[Input for this task Boundary: Start]
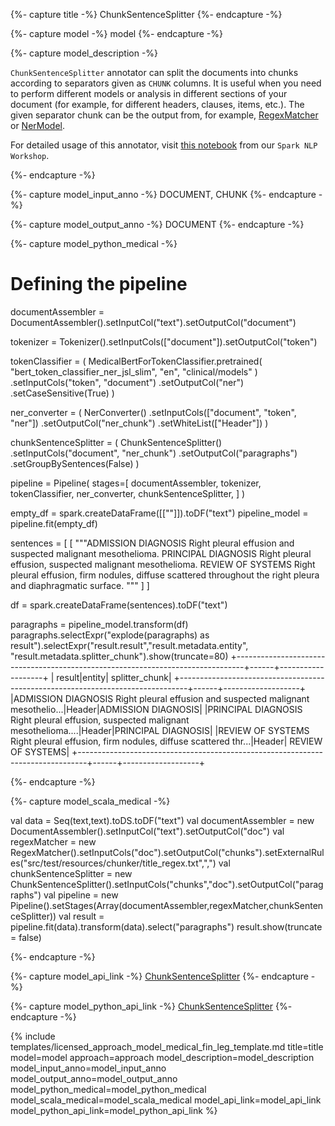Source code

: {%- capture title -%}
ChunkSentenceSplitter
{%- endcapture -%}

{%- capture model -%}
model
{%- endcapture -%}

{%- capture model_description -%}

`ChunkSentenceSplitter` annotator can split the documents into chunks according to separators given as `CHUNK` columns. It is useful when you need to perform different models or analysis in different sections of your document (for example, for different headers, clauses, items, etc.). The given separator chunk can be the output from, for example, [RegexMatcher](https://nlp.johnsnowlabs.com/docs/en/annotators#regexmatcher) or [NerModel](https://nlp.johnsnowlabs.com/docs/en/licensed_annotators#nermodel).

For detailed usage of this annotator, visit [this notebook](https://github.com/JohnSnowLabs/spark-nlp-workshop/blob/master/tutorials/Certification_Trainings/Healthcare/18.Chunk_Sentence_Splitter.ipynb) from our `Spark NLP Workshop`.

{%- endcapture -%}

{%- capture model_input_anno -%}
DOCUMENT, CHUNK
{%- endcapture -%}

{%- capture model_output_anno -%}
DOCUMENT
{%- endcapture -%}

{%- capture model_python_medical -%}

# Defining the pipeline

documentAssembler = DocumentAssembler().setInputCol("text").setOutputCol("document")

tokenizer = Tokenizer().setInputCols(["document"]).setOutputCol("token")

tokenClassifier = (
    MedicalBertForTokenClassifier.pretrained(
        "bert_token_classifier_ner_jsl_slim", "en", "clinical/models"
    )
    .setInputCols("token", "document")
    .setOutputCol("ner")
    .setCaseSensitive(True)
)

ner_converter = (
    NerConverter()
    .setInputCols(["document", "token", "ner"])
    .setOutputCol("ner_chunk")
    .setWhiteList(["Header"])
)

chunkSentenceSplitter = (
    ChunkSentenceSplitter()
    .setInputCols("document", "ner_chunk")
    .setOutputCol("paragraphs")
    .setGroupBySentences(False)
)

pipeline = Pipeline(
    stages=[
        documentAssembler,
        tokenizer,
        tokenClassifier,
        ner_converter,
        chunkSentenceSplitter,
    ]
)

empty_df = spark.createDataFrame([[""]]).toDF("text")
pipeline_model = pipeline.fit(empty_df)

sentences = [
    [
        """ADMISSION DIAGNOSIS Right pleural effusion and suspected malignant mesothelioma.
        PRINCIPAL DIAGNOSIS Right pleural effusion, suspected malignant mesothelioma.
        REVIEW OF SYSTEMS Right pleural effusion, firm nodules, diffuse scattered throughout the right pleura and diaphragmatic surface.
    """
    ]
]

df = spark.createDataFrame(sentences).toDF("text")

paragraphs = pipeline_model.transform(df)
 paragraphs.selectExpr("explode(paragraphs) as result").selectExpr("result.result","result.metadata.entity", "result.metadata.splitter_chunk").show(truncate=80)
+--------------------------------------------------------------------------------+------+-------------------+
|                                                                          result|entity|     splitter_chunk|
+--------------------------------------------------------------------------------+------+-------------------+
|ADMISSION DIAGNOSIS Right pleural effusion and suspected malignant mesothelio...|Header|ADMISSION DIAGNOSIS|
|PRINCIPAL DIAGNOSIS Right pleural effusion, suspected malignant mesothelioma....|Header|PRINCIPAL DIAGNOSIS|
|REVIEW OF SYSTEMS Right pleural effusion, firm nodules, diffuse scattered thr...|Header|  REVIEW OF SYSTEMS|
+--------------------------------------------------------------------------------+------+-------------------+

{%- endcapture -%}

{%- capture model_scala_medical -%}

val data = Seq(text,text).toDS.toDF("text")
val documentAssembler = new DocumentAssembler().setInputCol("text").setOutputCol("doc")
val regexMatcher = new RegexMatcher().setInputCols("doc").setOutputCol("chunks").setExternalRules("src/test/resources/chunker/title_regex.txt",",")
val chunkSentenceSplitter = new ChunkSentenceSplitter().setInputCols("chunks","doc").setOutputCol("paragraphs")
val pipeline =  new Pipeline().setStages(Array(documentAssembler,regexMatcher,chunkSentenceSplitter))
val result = pipeline.fit(data).transform(data).select("paragraphs")
result.show(truncate = false)

{%- endcapture -%}

{%- capture model_api_link -%}
[ChunkSentenceSplitter](https://nlp.johnsnowlabs.com/licensed/api/com/johnsnowlabs/nlp/annotators/chunker/ChunkSentenceSplitter.html)
{%- endcapture -%}

{%- capture model_python_api_link -%}
[ChunkSentenceSplitter](https://nlp.johnsnowlabs.com/licensed/api/python/reference/autosummary/sparknlp_jsl/annotator/chunker/chunk_sentence_splitter/index.html#sparknlp_jsl.annotator.chunker.chunk_sentence_splitter.ChunkSentenceSplitter)
{%- endcapture -%}


{% include templates/licensed_approach_model_medical_fin_leg_template.md
title=title
model=model
approach=approach
model_description=model_description
model_input_anno=model_input_anno
model_output_anno=model_output_anno
model_python_medical=model_python_medical
model_scala_medical=model_scala_medical
model_api_link=model_api_link
model_python_api_link=model_python_api_link
%}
[Input for this task Boundary: End]
- [Activity]: Report each line of the entries above that contains the string "pleural". Copy each such line in full.

- [Task output]:
        """ADMISSION DIAGNOSIS Right pleural effusion and suspected malignant mesothelioma.
        PRINCIPAL DIAGNOSIS Right pleural effusion, suspected malignant mesothelioma.
        REVIEW OF SYSTEMS Right pleural effusion, firm nodules, diffuse scattered throughout the right pleura and diaphragmatic surface.
|ADMISSION DIAGNOSIS Right pleural effusion and suspected malignant mesothelio...|Header|ADMISSION DIAGNOSIS|
|PRINCIPAL DIAGNOSIS Right pleural effusion, suspected malignant mesothelioma....|Header|PRINCIPAL DIAGNOSIS|
|REVIEW OF SYSTEMS Right pleural effusion, firm nodules, diffuse scattered thr...|Header|  REVIEW OF SYSTEMS|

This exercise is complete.